> **Questions à traiter**:
A) Résumez sous forme de liste le paragraphe du récit de visite en Chine qui commence par « J'ai passé deux semaines à Chengdu », sans perdre ses faits principaux.
B) Poursuivez le récit de visite en Chine après sa dernière phrase.

> **Extrait choisi**:
::::::
Visite d’un architecte urbaniste français en Chine
J'ai découvert la Chine voici six mois et depuis j'ai lentement approfondi mes connaissances.
L'étonnement m'a saisi d'abord après les à priori que nous avons tous entendu concernant ce pays.
Je suis architecte urbaniste et enseignant en école d'architecture à Montpellier qui se pique d'avoir une politique "Moderne" en ce qui concerne l'Urbanisme et qui en est fait est une vitrine de l'Urbanisme ultra libéral le plus agressif.
J'ai passé deux semaines à Chengdu, une ville patrimoniale qui a détruit l'essentiel de son patrimoine, et est entrain d'en reconstituer des ersatz à grande vitesse et avec un enthousiasme certain des populations qui vont se promener avec plaisir dans ces nouveaux lieux d'une mémoire "kitch" hâtivement reconstruite.
::::::
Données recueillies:
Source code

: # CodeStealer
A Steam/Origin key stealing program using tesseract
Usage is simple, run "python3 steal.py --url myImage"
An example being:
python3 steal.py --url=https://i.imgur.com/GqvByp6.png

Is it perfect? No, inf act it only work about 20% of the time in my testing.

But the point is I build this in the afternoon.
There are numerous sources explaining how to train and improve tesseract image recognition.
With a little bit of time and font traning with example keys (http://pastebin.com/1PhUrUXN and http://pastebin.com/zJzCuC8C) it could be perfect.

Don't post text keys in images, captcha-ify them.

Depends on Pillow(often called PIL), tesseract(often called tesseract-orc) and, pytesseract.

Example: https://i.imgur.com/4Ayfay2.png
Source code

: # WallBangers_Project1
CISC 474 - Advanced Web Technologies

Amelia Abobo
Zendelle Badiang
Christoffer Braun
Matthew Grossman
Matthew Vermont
::::::
> **Réponses par tâche**:
A)
- Séjour de deux semaines à Chengdu.
- Ville patrimoniale qui a détruit l'essentiel de son patrimoine.
- Elle en reconstitue des ersatz à grande vitesse.
- Les habitants vont avec plaisir et enthousiasme se promener dans ces nouveaux lieux d'une mémoire « kitch » reconstruite à la hâte.

B)
Chengdu est passée de 800 000 habitants à plus de 14 000 000 d’habitants en trente ans, la politique urbaine suivie est particulièrement efficace et peut laisser sans voix et sans réaction un architecte urbaniste qui agit en politique comme je le fais et qui ne voit en France que contradictions successives satisfécits ridicules pour des réalisations le plus souvent inutiles et qui ne sont pas capables d'enrayer la politique ultra libérale et d'engager une participation active d'une population pourtant motivée.
La visite de la structure de présentation des réalisations municipales de la ville m'a profondément étonné, par les dimensions du bâtiment plus de 4000m² d'exposition, son ouverture, sa gratuité pour les écoliers et les étudiants. J'y ai vu que "ce qui est annoncé est fait" et "ce qui est construit a été annoncé" et fait partie d'une structure complexe et d'une réflexion intellectuelle approfondie à l'échelle de la ville de son environnement naturel et de son avenir.
Je pense que la vitesse à laquelle les transformations urbaines ont lieu entraînent des erreurs systémiques, mais la rapidité avec laquelle les changements ont lieu me laissent penser que le véritable atelier de l'urbanisme de l'avenir se trouve ici.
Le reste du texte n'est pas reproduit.